Cela pourrait aussi servir de chantage. À savoir, déstabiliser l’Éthiopie en échange d’un aller simple vers Israël. D'ailleurs, ce 29 novembre, la ministre de l’Immigration est allée en Éthiopie dans le but d’acheminer 500 juifs en Israël. Quelque 14 000 Éthiopiens d'origine juive attendent de venir en Israël, mais Tel-Aviv n'en a autorisé pour le moment que 2.000.

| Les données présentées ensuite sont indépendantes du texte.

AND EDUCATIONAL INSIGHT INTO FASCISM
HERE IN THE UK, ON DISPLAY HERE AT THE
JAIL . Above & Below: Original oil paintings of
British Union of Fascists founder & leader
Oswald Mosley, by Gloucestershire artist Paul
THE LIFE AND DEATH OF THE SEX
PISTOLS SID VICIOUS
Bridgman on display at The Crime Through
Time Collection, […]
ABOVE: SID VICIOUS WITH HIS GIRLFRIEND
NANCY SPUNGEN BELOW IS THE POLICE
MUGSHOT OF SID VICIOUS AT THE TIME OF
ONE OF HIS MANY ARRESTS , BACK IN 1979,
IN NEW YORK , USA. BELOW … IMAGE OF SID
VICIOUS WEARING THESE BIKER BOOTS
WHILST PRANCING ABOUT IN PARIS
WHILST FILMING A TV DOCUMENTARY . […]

Vu la manière dont ces Éthiopiens sont traités en Israël, il est clair qu’il y a anguille sous roche. Tel-Aviv se contrefiche royalement des Éthiopiens. Soit, ils servent de main-d'œuvre, soit ils peuvent servir de milice armée.

Pour le moment, l’Éthiopie tient tête et l’Érythrée aussi d’ailleurs.

Israël ne veut pas s’arrêter sur une défaite contre l’Éthiopie. D’ailleurs, une visite officielle du Premier ministre Netanyahu est prévue en Égypte, et on devrait s’attendre à de nouveaux conflits dans la région.

Cela dit, le Premier ministre éthiopien, Abiy Ahmed, continue de lutter contre les Occidentaux pour assurer le développement non seulement du pays, mais de la région tout entière. Et visiblement, l’Éthiopie continuera donc de tenir tête.